To do: Search the entries for lines that contain the word "checks", and report each one found.

══════════

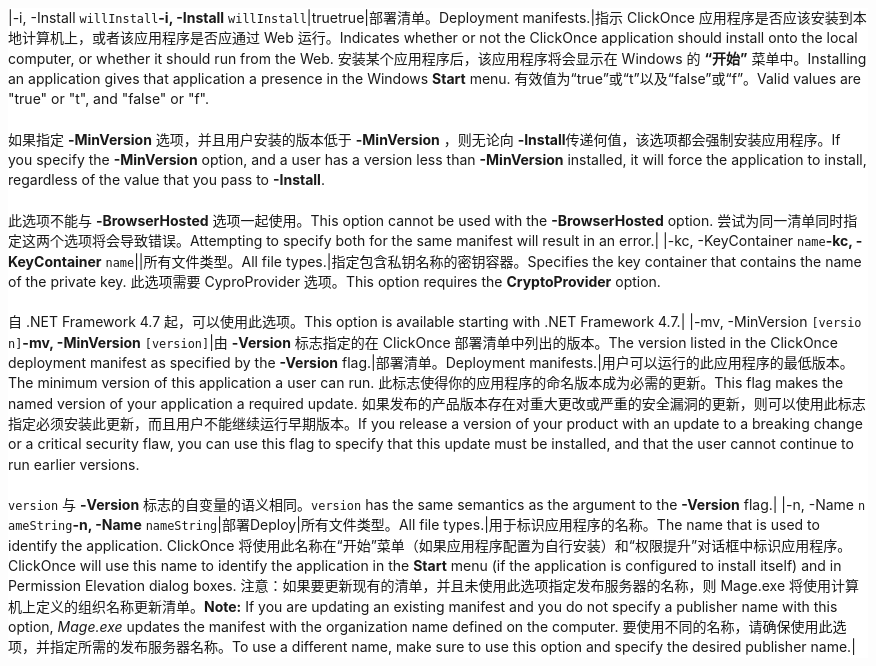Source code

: |<span data-ttu-id="ac97a-212">-i, -Install `willInstall`</span><span class="sxs-lookup"><span data-stu-id="ac97a-212">**-i, -Install** `willInstall`</span></span>|<span data-ttu-id="ac97a-213">true</span><span class="sxs-lookup"><span data-stu-id="ac97a-213">true</span></span>|<span data-ttu-id="ac97a-214">部署清单。</span><span class="sxs-lookup"><span data-stu-id="ac97a-214">Deployment manifests.</span></span>|<span data-ttu-id="ac97a-215">指示 ClickOnce 应用程序是否应该安装到本地计算机上，或者该应用程序是否应通过 Web 运行。</span><span class="sxs-lookup"><span data-stu-id="ac97a-215">Indicates whether or not the ClickOnce application should install onto the local computer, or whether it should run from the Web.</span></span> <span data-ttu-id="ac97a-216">安装某个应用程序后，该应用程序将会显示在 Windows 的 **“开始”** 菜单中。</span><span class="sxs-lookup"><span data-stu-id="ac97a-216">Installing an application gives that application a presence in the Windows **Start** menu.</span></span> <span data-ttu-id="ac97a-217">有效值为“true”或“t”以及“false”或“f”。</span><span class="sxs-lookup"><span data-stu-id="ac97a-217">Valid values are "true" or "t", and "false" or "f".</span></span><br /><br /> <span data-ttu-id="ac97a-218">如果指定 **-MinVersion** 选项，并且用户安装的版本低于 **-MinVersion** ，则无论向 **-Install**传递何值，该选项都会强制安装应用程序。</span><span class="sxs-lookup"><span data-stu-id="ac97a-218">If you specify the **-MinVersion** option, and a user has a version less than **-MinVersion** installed, it will force the application to install, regardless of the value that you pass to **-Install**.</span></span><br /><br /> <span data-ttu-id="ac97a-219">此选项不能与 **-BrowserHosted** 选项一起使用。</span><span class="sxs-lookup"><span data-stu-id="ac97a-219">This option cannot be used with the **-BrowserHosted** option.</span></span> <span data-ttu-id="ac97a-220">尝试为同一清单同时指定这两个选项将会导致错误。</span><span class="sxs-lookup"><span data-stu-id="ac97a-220">Attempting to specify both for the same manifest will result in an error.</span></span>|
|<span data-ttu-id="ac97a-221">-kc, -KeyContainer `name`</span><span class="sxs-lookup"><span data-stu-id="ac97a-221">**-kc, -KeyContainer** `name`</span></span>||<span data-ttu-id="ac97a-222">所有文件类型。</span><span class="sxs-lookup"><span data-stu-id="ac97a-222">All file types.</span></span>|<span data-ttu-id="ac97a-223">指定包含私钥名称的密钥容器。</span><span class="sxs-lookup"><span data-stu-id="ac97a-223">Specifies the key container that contains the name of the private key.</span></span> <span data-ttu-id="ac97a-224">此选项需要 CyproProvider 选项。</span><span class="sxs-lookup"><span data-stu-id="ac97a-224">This option requires the **CryptoProvider** option.</span></span><br/><br/><span data-ttu-id="ac97a-225">自 .NET Framework 4.7 起，可以使用此选项。</span><span class="sxs-lookup"><span data-stu-id="ac97a-225">This option is available starting with .NET Framework 4.7.</span></span>|
|<span data-ttu-id="ac97a-226">-mv, -MinVersion  `[version]`</span><span class="sxs-lookup"><span data-stu-id="ac97a-226">**-mv, -MinVersion**  `[version]`</span></span>|<span data-ttu-id="ac97a-227">由 **-Version** 标志指定的在 ClickOnce 部署清单中列出的版本。</span><span class="sxs-lookup"><span data-stu-id="ac97a-227">The version listed in the ClickOnce deployment manifest as specified by the **-Version** flag.</span></span>|<span data-ttu-id="ac97a-228">部署清单。</span><span class="sxs-lookup"><span data-stu-id="ac97a-228">Deployment manifests.</span></span>|<span data-ttu-id="ac97a-229">用户可以运行的此应用程序的最低版本。</span><span class="sxs-lookup"><span data-stu-id="ac97a-229">The minimum version of this application a user can run.</span></span> <span data-ttu-id="ac97a-230">此标志使得你的应用程序的命名版本成为必需的更新。</span><span class="sxs-lookup"><span data-stu-id="ac97a-230">This flag makes the named version of your application a required update.</span></span> <span data-ttu-id="ac97a-231">如果发布的产品版本存在对重大更改或严重的安全漏洞的更新，则可以使用此标志指定必须安装此更新，而且用户不能继续运行早期版本。</span><span class="sxs-lookup"><span data-stu-id="ac97a-231">If you release a version of your product with an update to a breaking change or a critical security flaw, you can use this flag to specify that this update must be installed, and that the user cannot continue to run earlier versions.</span></span><br /><br /> <span data-ttu-id="ac97a-232">`version` 与 **-Version** 标志的自变量的语义相同。</span><span class="sxs-lookup"><span data-stu-id="ac97a-232">`version` has the same semantics as the argument to the **-Version** flag.</span></span>|
|<span data-ttu-id="ac97a-233">-n, -Name `nameString`</span><span class="sxs-lookup"><span data-stu-id="ac97a-233">**-n, -Name** `nameString`</span></span>|<span data-ttu-id="ac97a-234">部署</span><span class="sxs-lookup"><span data-stu-id="ac97a-234">Deploy</span></span>|<span data-ttu-id="ac97a-235">所有文件类型。</span><span class="sxs-lookup"><span data-stu-id="ac97a-235">All file types.</span></span>|<span data-ttu-id="ac97a-236">用于标识应用程序的名称。</span><span class="sxs-lookup"><span data-stu-id="ac97a-236">The name that is used to identify the application.</span></span> <span data-ttu-id="ac97a-237">ClickOnce 将使用此名称在“开始”菜单（如果应用程序配置为自行安装）和“权限提升”对话框中标识应用程序。</span><span class="sxs-lookup"><span data-stu-id="ac97a-237">ClickOnce will use this name to identify the application in the **Start** menu (if the application is configured to install itself) and in Permission Elevation dialog boxes.</span></span> <span data-ttu-id="ac97a-238">注意：如果要更新现有的清单，并且未使用此选项指定发布服务器的名称，则 Mage.exe 将使用计算机上定义的组织名称更新清单。</span><span class="sxs-lookup"><span data-stu-id="ac97a-238">**Note:**  If you are updating an existing manifest and you do not specify a publisher name with this option, *Mage.exe* updates the manifest with the organization name defined on the computer.</span></span> <span data-ttu-id="ac97a-239">要使用不同的名称，请确保使用此选项，并指定所需的发布服务器名称。</span><span class="sxs-lookup"><span data-stu-id="ac97a-239">To use a different name, make sure to use this option and specify the desired publisher name.</span></span>|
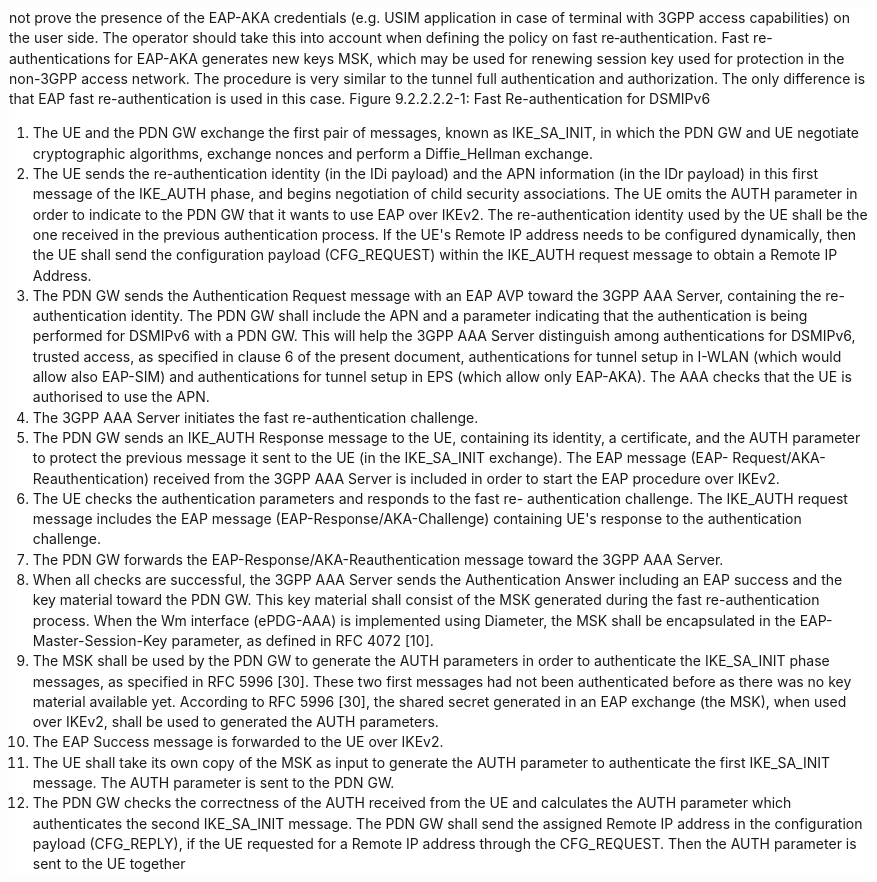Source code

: not prove the presence of the EAP-AKA credentials (e.g. USIM application in
case of terminal with 3GPP access capabilities) on the user side. The operator
should take this into account when defining the policy on fast
re‑authentication.
Fast re-authentications for EAP-AKA generates new keys MSK, which may be used
for renewing session key used for protection in the non-3GPP access network.
The procedure is very similar to the tunnel full authentication and
authorization. The only difference is that EAP fast re-authentication is used
in this case.
Figure 9.2.2.2.2-1: Fast Re-authentication for DSMIPv6
1) The UE and the PDN GW exchange the first pair of messages, known as
IKE_SA_INIT, in which the PDN GW and UE negotiate cryptographic algorithms,
exchange nonces and perform a Diffie_Hellman exchange.
2) The UE sends the re-authentication identity (in the IDi payload) and the
APN information (in the IDr payload) in this first message of the IKE_AUTH
phase, and begins negotiation of child security associations. The UE omits the
AUTH parameter in order to indicate to the PDN GW that it wants to use EAP
over IKEv2. The re-authentication identity used by the UE shall be the one
received in the previous authentication process. If the UE\'s Remote IP
address needs to be configured dynamically, then the UE shall send the
configuration payload (CFG_REQUEST) within the IKE_AUTH request message to
obtain a Remote IP Address.
3) The PDN GW sends the Authentication Request message with an EAP AVP toward
the 3GPP AAA Server, containing the re-authentication identity. The PDN GW
shall include the APN and a parameter indicating that the authentication is
being performed for DSMIPv6 with a PDN GW. This will help the 3GPP AAA Server
distinguish among authentications for DSMIPv6, trusted access, as specified in
clause 6 of the present document, authentications for tunnel setup in I-WLAN
(which would allow also EAP-SIM) and authentications for tunnel setup in EPS
(which allow only EAP-AKA). The AAA checks that the UE is authorised to use
the APN.
4) The 3GPP AAA Server initiates the fast re-authentication challenge.
5) The PDN GW sends an IKE_AUTH Response message to the UE, containing its
identity, a certificate, and the AUTH parameter to protect the previous
message it sent to the UE (in the IKE_SA_INIT exchange). The EAP message (EAP-
Request/AKA-Reauthentication) received from the 3GPP AAA Server is included in
order to start the EAP procedure over IKEv2.
6) The UE checks the authentication parameters and responds to the fast re-
authentication challenge. The IKE_AUTH request message includes the EAP
message (EAP-Response/AKA-Challenge) containing UE's response to the
authentication challenge.
7) The PDN GW forwards the EAP-Response/AKA-Reauthentication message toward
the 3GPP AAA Server.
8) When all checks are successful, the 3GPP AAA Server sends the
Authentication Answer including an EAP success and the key material toward the
PDN GW. This key material shall consist of the MSK generated during the fast
re-authentication process. When the Wm interface (ePDG-AAA) is implemented
using Diameter, the MSK shall be encapsulated in the EAP-Master-Session-Key
parameter, as defined in RFC 4072 [10].
9) The MSK shall be used by the PDN GW to generate the AUTH parameters in
order to authenticate the IKE_SA_INIT phase messages, as specified in RFC 5996
[30]. These two first messages had not been authenticated before as there was
no key material available yet. According to RFC 5996 [30], the shared secret
generated in an EAP exchange (the MSK), when used over IKEv2, shall be used to
generated the AUTH parameters.
10) The EAP Success message is forwarded to the UE over IKEv2.
11) The UE shall take its own copy of the MSK as input to generate the AUTH
parameter to authenticate the first IKE_SA_INIT message. The AUTH parameter is
sent to the PDN GW.
12) The PDN GW checks the correctness of the AUTH received from the UE and
calculates the AUTH parameter which authenticates the second IKE_SA_INIT
message. The PDN GW shall send the assigned Remote IP address in the
configuration payload (CFG_REPLY), if the UE requested for a Remote IP address
through the CFG_REQUEST. Then the AUTH parameter is sent to the UE together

══════════

Written solution:
(which allow only EAP-AKA). The AAA checks that the UE is authorised to use
6) The UE checks the authentication parameters and responds to the fast re-
8) When all checks are successful, the 3GPP AAA Server sends the
12) The PDN GW checks the correctness of the AUTH received from the UE and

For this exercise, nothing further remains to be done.